Saudi Arabia’s sovereign wealth fund recorded losses of $11B last year, down from the $19B in profit it made the year prior. The kingdom’s $700B fund is aiming to amass $2T in assets before the end of the decade.
Sovereign wealth funds are state-owned funds that invest a country’s surplus cash, often generated through activities like commodity exports. They’re like private funds, but with fewer fleece vests.
And whether they admit it or not, sovereign funds are geopolitical tools:
- 🇸🇦 Saudi’s fund aims to boost national prestige and diversify the kingdom away from oil, buying everything from Newcastle United and the entire professional sport of golf, through to a new national airline and a vast city in the middle of the desert
- 🇳🇴 Norway’s fund, the biggest in the world at $1.4T, has warned it’ll vote against the re-election of 80 corporate boards if companies don’t set up or hit environmental and social goals
- 🇸🇬 Singapore’s fund ($287B) has invested two-thirds of its cash in its home region, but its chief investment officer says he carefully avoids “areas that are in the crosshairs of US-China tensions”
- 🇨🇳 And China’s main fund ($1.35T) says it’s more cautious about US assets due to bilateral tensions, and has sought to assuage concerns around its investments in Western strategic sectors, promising it won’t “pose a threat to the countries it invests in”.
Intrigue’s take: Who wouldn’t love to have a vast pile of cash, right?
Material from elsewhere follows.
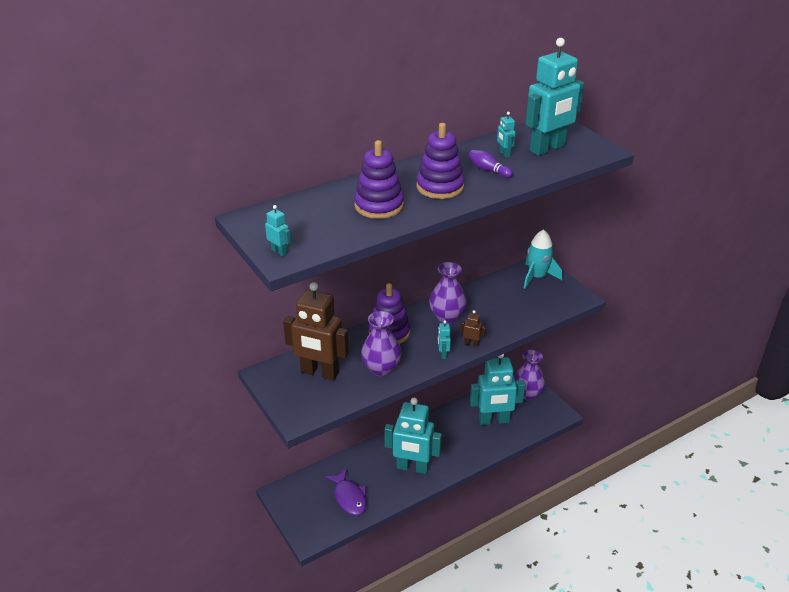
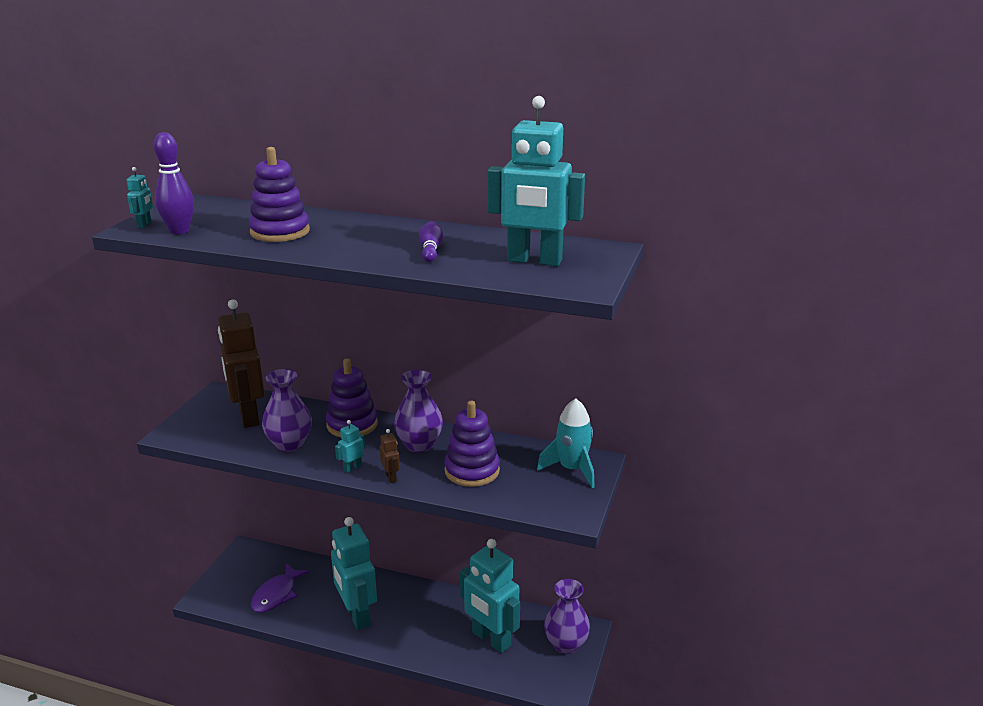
camera: 50 degrees right, 10 degrees down
(318, 242) = (179, 231): none -> purple bowling pin
(440, 187) = (358, 242): purple stacking toy -> purple stacking toy (472, 471)
(504, 154) = (482, 247): turquoise robot -> none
These funds can help stabilise an economy, generate income without levying taxes, finance massive national projects, or you can just go full Scrooge McDuck.
But they come with risks: without transparency or accountability, some funds can quickly burn public money through incompetence and corruption. And even the most ridiculously transparent and accountable country (we’re looking at you, Norway) can suffer brutal years in the market (see below).
Still, we’d rather have a vast pile of cash than… not have a vast pile of cash.